Brief
In the records below, reproduce word for word the lines from the one containing "Pour rester connecté, coche" through the one containing "de connexion ou de déconnex", both included.

━━━━━ Data under study ━━━━━

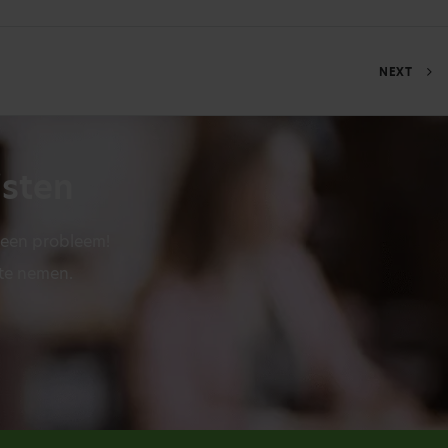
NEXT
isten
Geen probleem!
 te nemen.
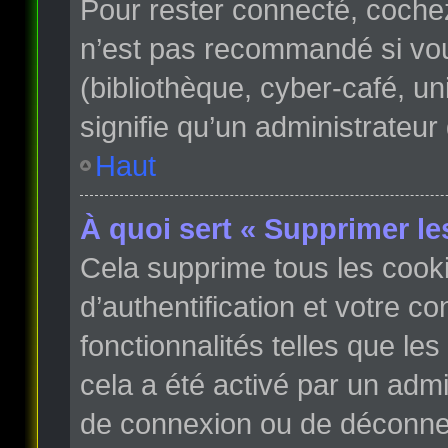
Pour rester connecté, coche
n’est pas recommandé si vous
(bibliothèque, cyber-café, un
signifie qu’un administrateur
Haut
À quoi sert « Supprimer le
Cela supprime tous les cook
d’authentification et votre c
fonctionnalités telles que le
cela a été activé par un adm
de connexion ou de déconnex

━━━━━
━━━━━ Data under study ━━━━━

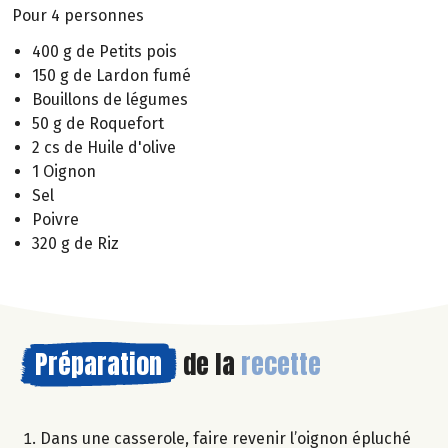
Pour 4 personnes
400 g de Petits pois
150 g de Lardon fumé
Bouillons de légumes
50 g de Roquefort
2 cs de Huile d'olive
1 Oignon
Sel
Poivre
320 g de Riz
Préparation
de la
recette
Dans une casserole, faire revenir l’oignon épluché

━━━━━
━━━━━ Data under study ━━━━━

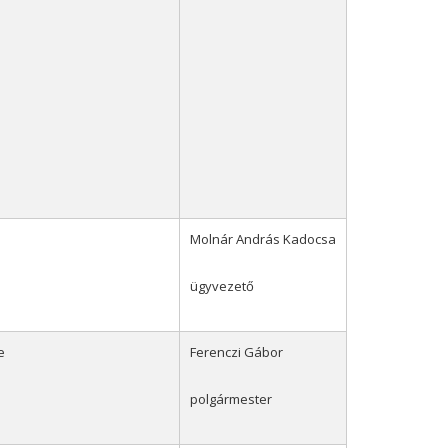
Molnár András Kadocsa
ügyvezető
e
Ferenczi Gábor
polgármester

━━━━━

Response to this task
Pour rester connecté, coche
n’est pas recommandé si vous
(bibliothèque, cyber-café, un
signifie qu’un administrateur
Haut
À quoi sert « Supprimer le
Cela supprime tous les cook
d’authentification et votre c
fonctionnalités telles que le
cela a été activé par un adm
de connexion ou de déconnex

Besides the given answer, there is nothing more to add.